Currently it's using the Pear::DB interface, but we found that that was 
introducing a bit too much overhead.  I'm rewriting the interface to use 
mysqli.  Most of what the interface does is to simplify getting results in 
the form of arrays (ordered and associative).  Most of the code using the 
interface used sql queries with placeholders and parameters.  For that 
reason I'd like to use prepared statements in mysqli, but I'm running into 
a few problems. 
 
The mysql_result object has a fetch_array method that I'd like to use, but 
as far as I can tell it doesn't appear that prepared statements (the 
mysqli_stmt class) even uses the mysql_result class.  It appears that, 
with prepared statements, you must bind variables to the mysqli_stmt 
object with bind_result, which causes the statement to set those variables 
when you use it's fetch() method.  The mysqli_result object can only be 
obtained (as far as I can see) using the mysqli_query method with an 
unprepared query.  (Please let me know if I'm mistaken on this.) 
 
That's were I ran into a more significant problem.  When variables are 
bound to the statements results, mysqli attempts to convert them to the 
appropriate php data types, and I can't find any way to prevent it from 
doing so.

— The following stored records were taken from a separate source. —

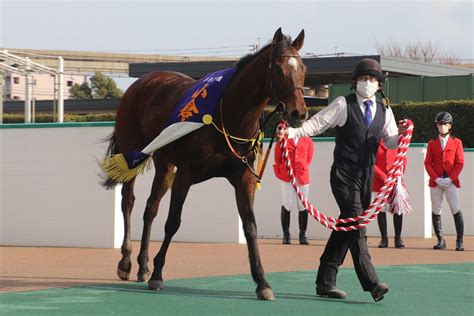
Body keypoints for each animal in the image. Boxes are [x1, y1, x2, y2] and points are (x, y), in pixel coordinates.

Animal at [100, 28, 308, 300]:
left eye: (302, 67)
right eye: (277, 68)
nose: (298, 113)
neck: (226, 114)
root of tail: (141, 83)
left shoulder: (244, 177)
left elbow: (250, 225)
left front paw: (262, 281)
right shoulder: (185, 174)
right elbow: (173, 222)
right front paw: (158, 274)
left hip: (164, 164)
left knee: (150, 208)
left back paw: (142, 265)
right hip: (132, 151)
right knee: (128, 200)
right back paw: (126, 262)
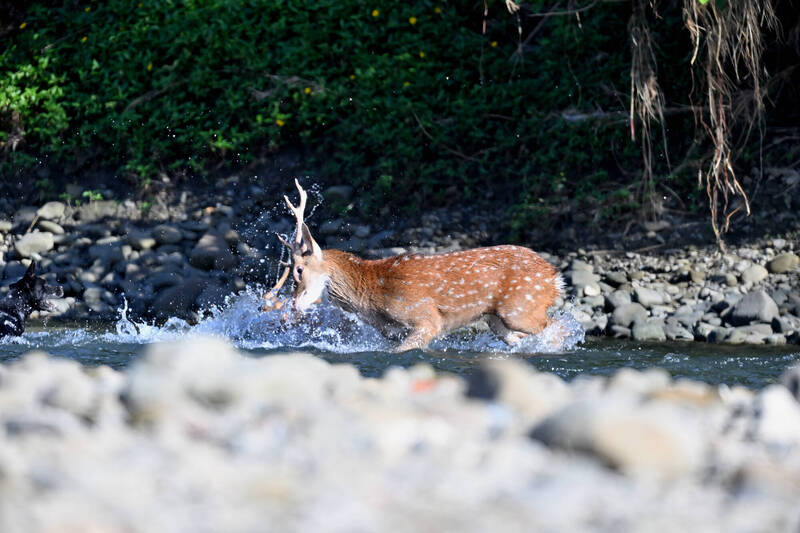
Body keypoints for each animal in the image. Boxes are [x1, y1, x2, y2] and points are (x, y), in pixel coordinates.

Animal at [266, 181, 564, 352]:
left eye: (299, 270)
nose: (294, 304)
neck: (371, 295)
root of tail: (554, 276)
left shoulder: (424, 316)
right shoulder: (392, 332)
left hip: (519, 307)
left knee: (559, 328)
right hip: (495, 318)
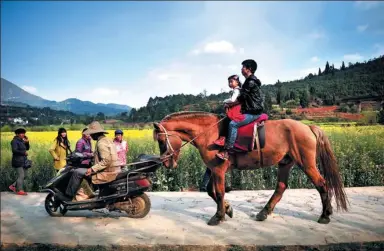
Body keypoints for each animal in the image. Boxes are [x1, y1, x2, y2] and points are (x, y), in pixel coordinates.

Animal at [152, 111, 348, 226]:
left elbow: (219, 192)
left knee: (322, 184)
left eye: (161, 141)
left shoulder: (218, 169)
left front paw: (219, 216)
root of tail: (308, 127)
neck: (209, 133)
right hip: (285, 162)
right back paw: (264, 212)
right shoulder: (213, 169)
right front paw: (228, 209)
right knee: (281, 187)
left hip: (306, 163)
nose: (166, 163)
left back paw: (325, 215)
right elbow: (210, 191)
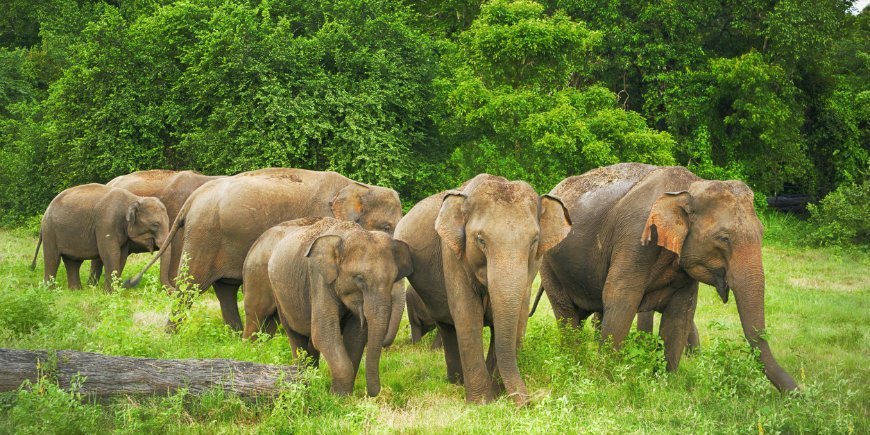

This makes it impossible to select large integers (larger than 
the php integer size) into string variables.  mysqli always tries to 
convert them to integers and this of course wraps.  The existing code 
using my interface simply has to have the ability to do this...changing 
the underlying SQL to cast columns or the like isn't an option. 
 
Interestingly, the mysqli_result fetch_array method appears to select 
everything as strings, much like the old mysql interface.  I would prefer 
that, as I have code in my interface to do data conversions if and when I 
need to.  But again, I see no way of using this with prepared statements. 
 
Unless I'm mistaken on this I may have to scrap using prepared statements 
altogether and emulate prepared statements by parsing and replacing the 
queries placeholders myself (much like pear does) which I'd rather avoid. 
 
Thanks in advance for any suggestions!